Pierre-André Chapatte | dim, 10/06/2012 - 19:58
L’Europe vole au secours de l’Espagne et de ses banques. Samedi, les ministres des finances européens ont décidé de débloquer une aide qui pourrait s’élever à 100 milliards d’euros. Ce sauvetage était devenu nécessaire et était attendu. Il fallait bien sûr sauver les banques espagnoles pour éviter des dégâts en cascade ailleurs. Il fallait surtout rassurer les marchés en ne laissant pas pourrir la situation en Espagne au risque de voir la zone euro imploser.
Deux éléments frappent tout de même dans cette intervention de Bruxelles. C’est d’abord que cette aide européenne n’est soumise officiellement à aucune nouvelle mesure ni aucune mise sous tutelle de Madrid. Les ministres européens comptent sur le gouvernement espagnol pour conduire les réformes nécessaires et lui font confiance.
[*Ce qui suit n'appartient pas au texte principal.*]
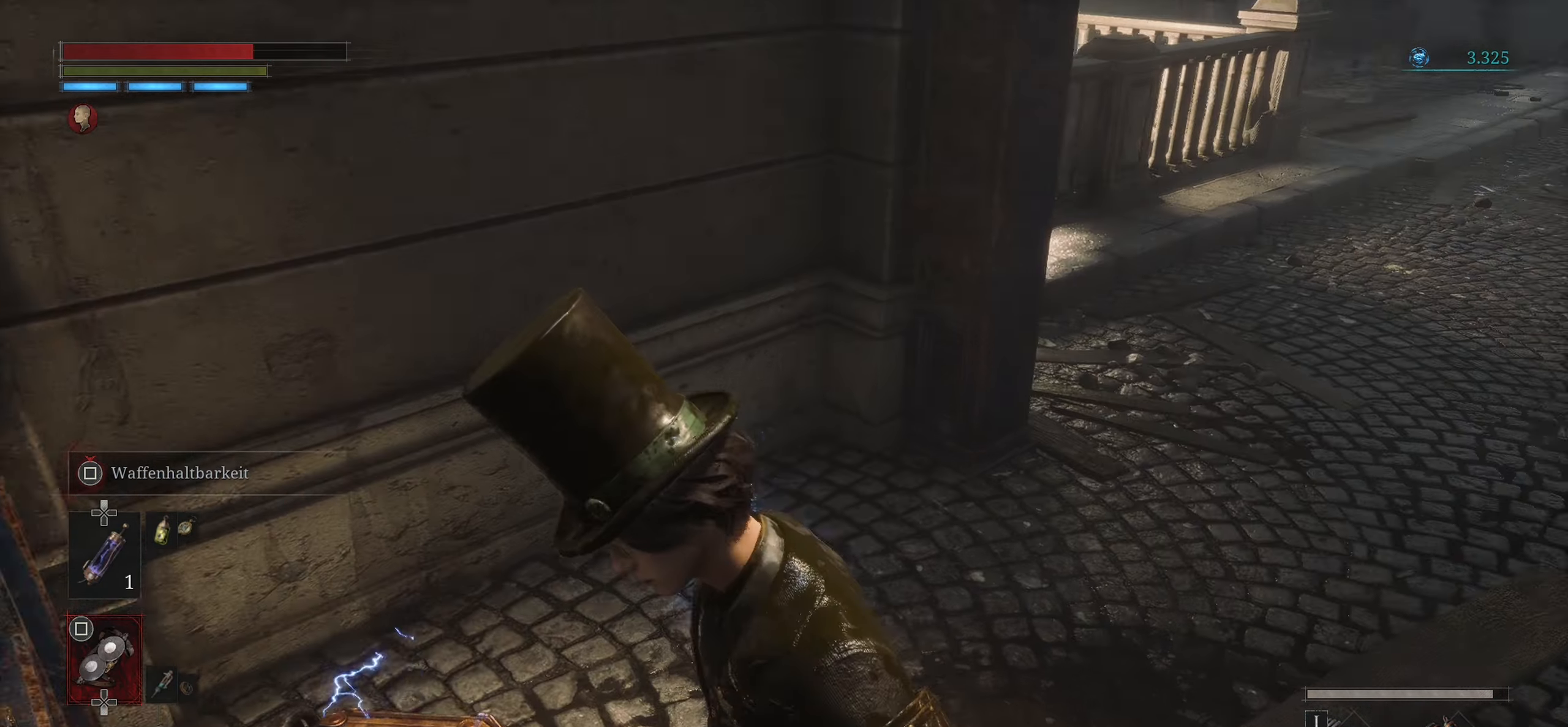
{"buttons": [], "left_stick": "up", "right_stick": "center", "events": [[133, "right_stick", "right"], [283, "right_stick", "up-right"], [500, "right_stick", "center"]]}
L’Espagne aurait donc une gouvernance plus fiable que la Grèce, le Portugal ou l’Irlande. C’est peut-être vrai. Mais cette aide sans condition ne manquera pas de pousser Athènes, Lisbonne et Dublin à demander un même traitement.
L’autre élément surprenant, c’est que l’on ne connaît pas exactement les besoins des banques espagnoles. Le FMI les évalue à hauteur de 40 milliards d’euros. Bruxelles propose plus du double. C’est dire la volonté de couper court à toute spéculation sur l’avenir de l’euro.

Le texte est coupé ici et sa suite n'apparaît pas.